Pictures aside, copy exactly each line from the one that holds "serving tray: present" through the last line of the records below.

▶ **THE RECORDS**
┌──

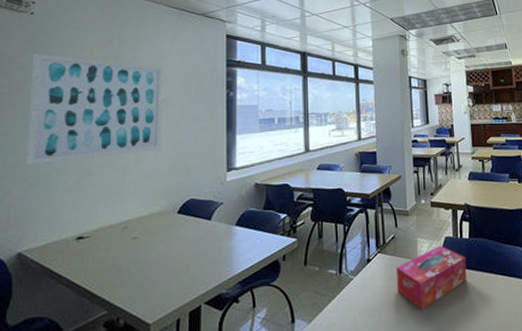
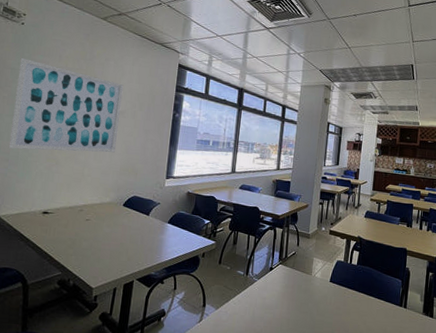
tissue box: present [396,245,468,309] -> none [291,266,352,314]

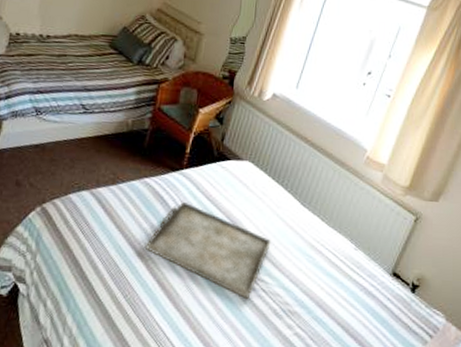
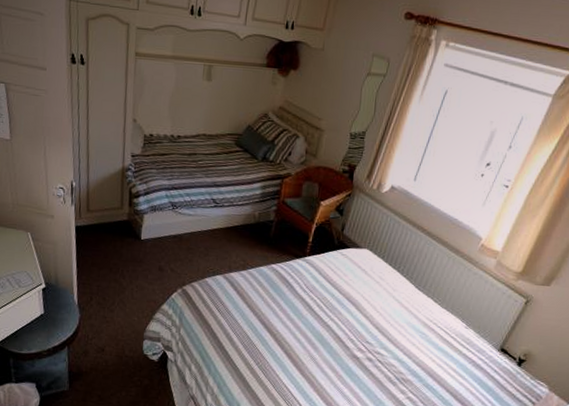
serving tray: present [144,201,271,300] -> none [273,284,387,369]

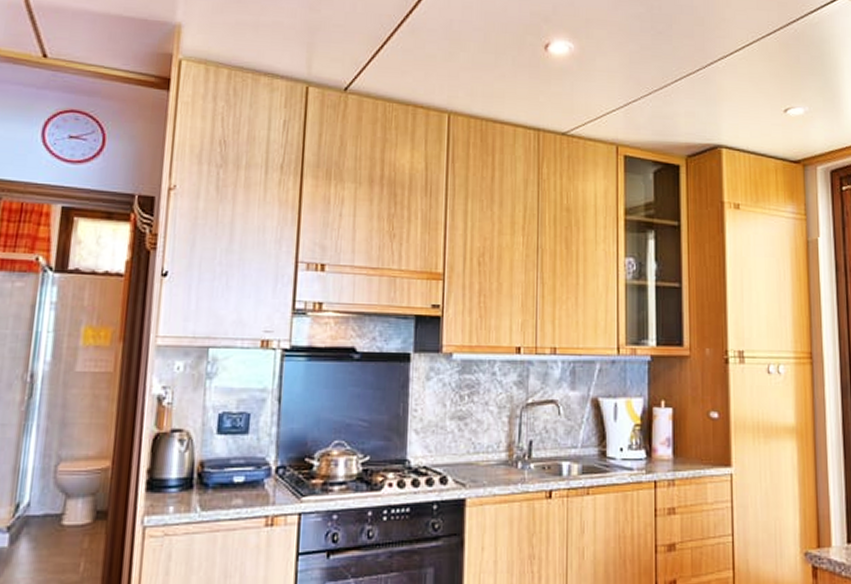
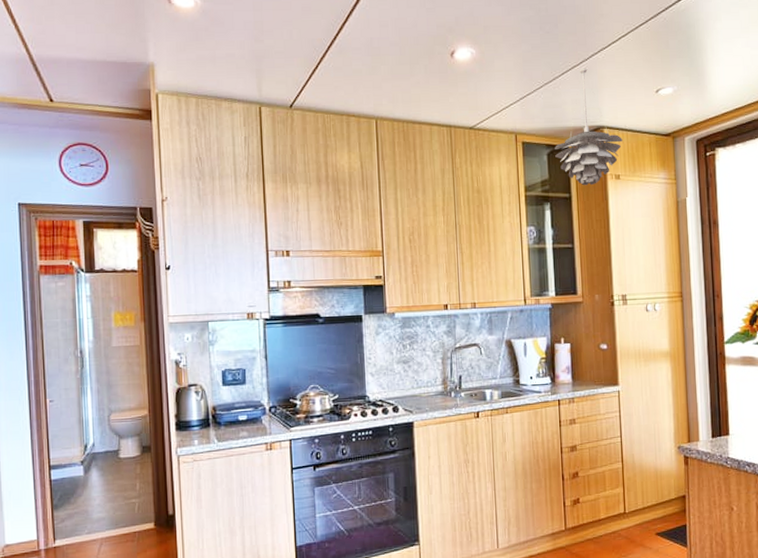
pendant light: none [662,77,744,214] -> present [554,69,623,186]

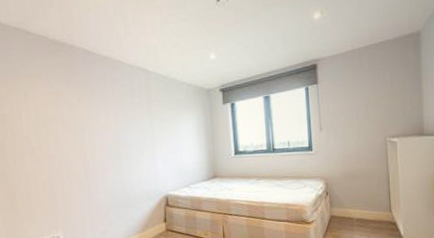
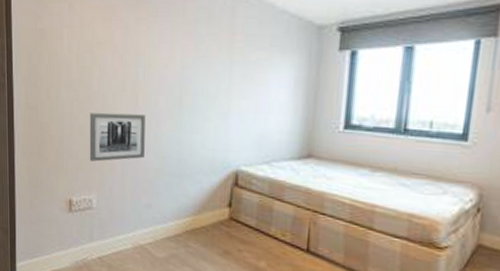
wall art: none [50,166,97,207] -> present [89,112,146,162]

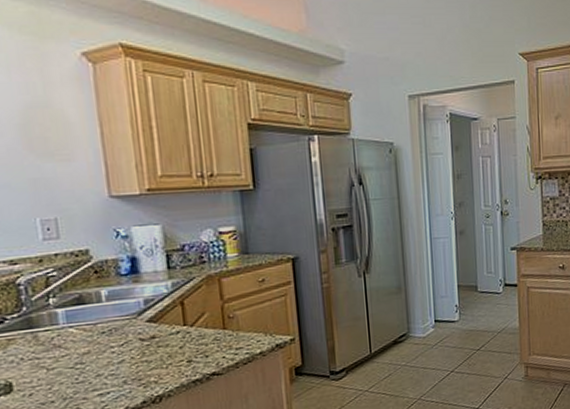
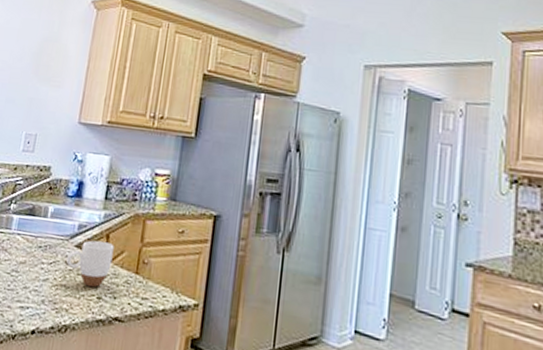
mug: none [140,309,194,355] -> present [66,240,114,288]

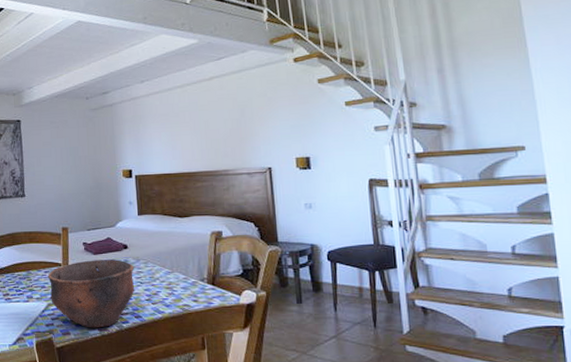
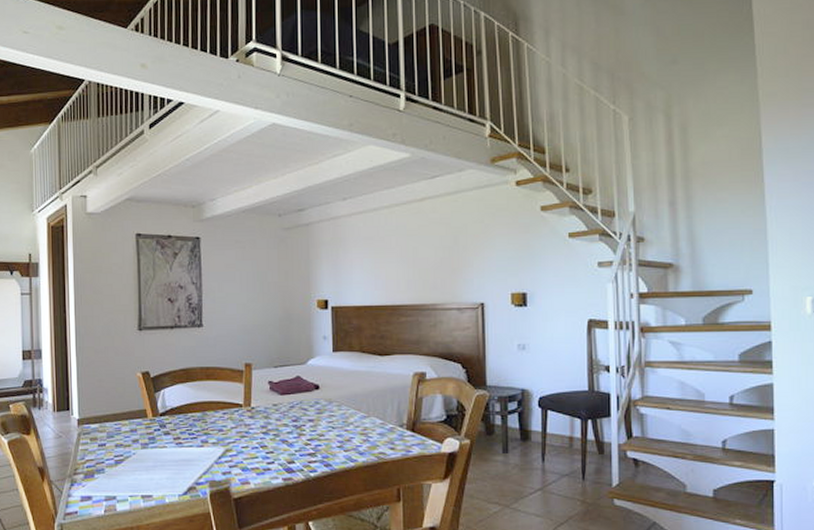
bowl: present [47,259,134,328] -> none [226,401,325,477]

└──

▶ **ANSWER SPACE**
serving tray: present [144,201,271,300] -> none [273,284,387,369]

pendant light: none [662,77,744,214] -> present [554,69,623,186]

wall art: none [50,166,97,207] -> present [89,112,146,162]

mug: none [140,309,194,355] -> present [66,240,114,288]

bowl: present [47,259,134,328] -> none [226,401,325,477]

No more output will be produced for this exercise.